Cheesy Stuffed Zucchini Boats with Lean Turkey Pepperoni

This is an example of a meal that Solin would create to include in your personalized meal plan.

Cheesy Stuffed Zucchini Boats with Lean Turkey Pepperoni

YOUR SOLIN GENERATED RECIPE

Cheesy Stuffed Zucchini Boats with Lean Turkey Pepperoni

Savor these vibrant zucchini boats filled with lean turkey pepperoni, melty low‐fat mozzarella, and a burst of fresh tomatoes.

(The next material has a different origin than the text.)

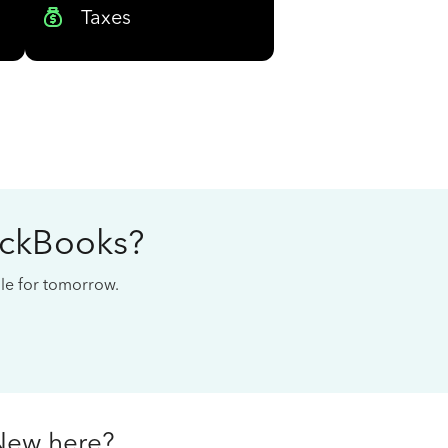
Taxes
ickBooks?
cale for tomorrow.
New here?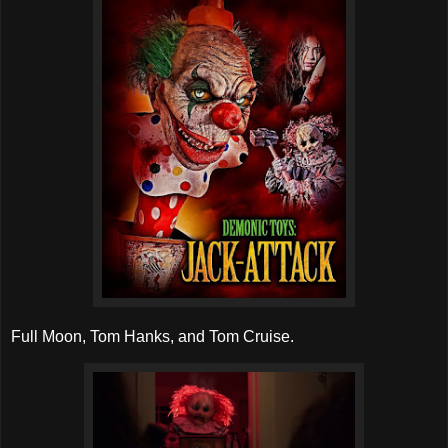
Full Moon, Tom Hanks, and Tom Cruise.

This dish is a pleasing balance of cheesy comfort and hearty, savory filling that works beautifully for breakfast, lunch, or dinner.

NUTRITION

380kcal
Protein
32.1g
Fat
19.4g
Carbs
15g

SERVINGS

1 serving

INGREDIENTS

2 medium Zucchinis (approx 300g total)

60g Lean Turkey Pepperoni

1 oz Low-Fat Mozzarella Cheese

1 oz Additional Low-Fat Mozzarella Cheese

1/3 cup Diced Tomatoes (approx 50g)

1 tsp Olive Oil

Salt and Pepper, to taste

PREPARATION

  • 1

    Preheat your oven to 400°F (200°C).

  • 2

    Slice the zucchinis in half lengthwise and use a spoon to gently scoop out some of the center, creating boats.

  • 3

    Drizzle the zucchini boats with olive oil and season lightly with salt and pepper.

  • 4

    Chop the lean turkey pepperoni into small pieces and mix with diced tomatoes.

  • 5

    Spoon the pepperoni and tomato mixture into the zucchini boats.

  • 6

    Sprinkle the first layer of low-fat mozzarella cheese over the filling.

  • 7

    Top with a second layer of mozzarella for extra cheesiness.

  • 8

    Place the stuffed zucchinis on a baking sheet and bake for 18-22 minutes, until the zucchini is tender and the cheese is melted and slightly golden.

  • 9

    Remove from the oven, let cool slightly, and serve warm.